You may have read tweets or short blog posts about an article in this week's New Yorker on the Senate. "The Empty Chamber" by George Packer is available full-text online. It is a LONG article. I read it in print on the train (pp. 38-51) and it took a few days to get through all of it.
It is an illuminating look at the increasing gridlock in the Senate, not for the faint-hearted or the naive. Nonetheless, I tend to think we get the government we vote for and if people really let their elected officials know that they wanted less ideological filibustering and more cooperation that is what we would see. Feel free to color me cynical.

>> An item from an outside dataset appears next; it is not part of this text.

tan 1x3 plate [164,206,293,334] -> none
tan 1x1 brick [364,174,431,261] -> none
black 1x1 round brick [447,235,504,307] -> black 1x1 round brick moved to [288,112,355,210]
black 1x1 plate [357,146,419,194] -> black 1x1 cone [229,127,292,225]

There were a few passages I particularly noted. This one was extremely jarring:
Bloggers carry so much influence that many senators have a young press aide dedicated to the care and feeding of online media (p. 42).
Please take note that they must be talking about the big national blogs. I can absolutely assure you that out here on the long tail of local / regional political blogging there are no aides dedicated to our care and feeding. The Huffington Post maybe, Above Average Jane, no.
On the same page we read:
Dodd, who came to the Senate in 1981 and will leave next January told me, "I used to have eleven Connecticut newspaper reporters who covered me on a daily basis. I don't have one today, and haven't had one in a number of years. Instead, D.C. publications only see me through the prism of conflict."
There may be a correlation between those two quotes and, if so, we are not the better for it. In general, bloggers are not reporters and blogs are not newspapers.
The articles goes into a lot of depth on how the Senate operates (or doesn't). It is not a quick read but it is an informative read.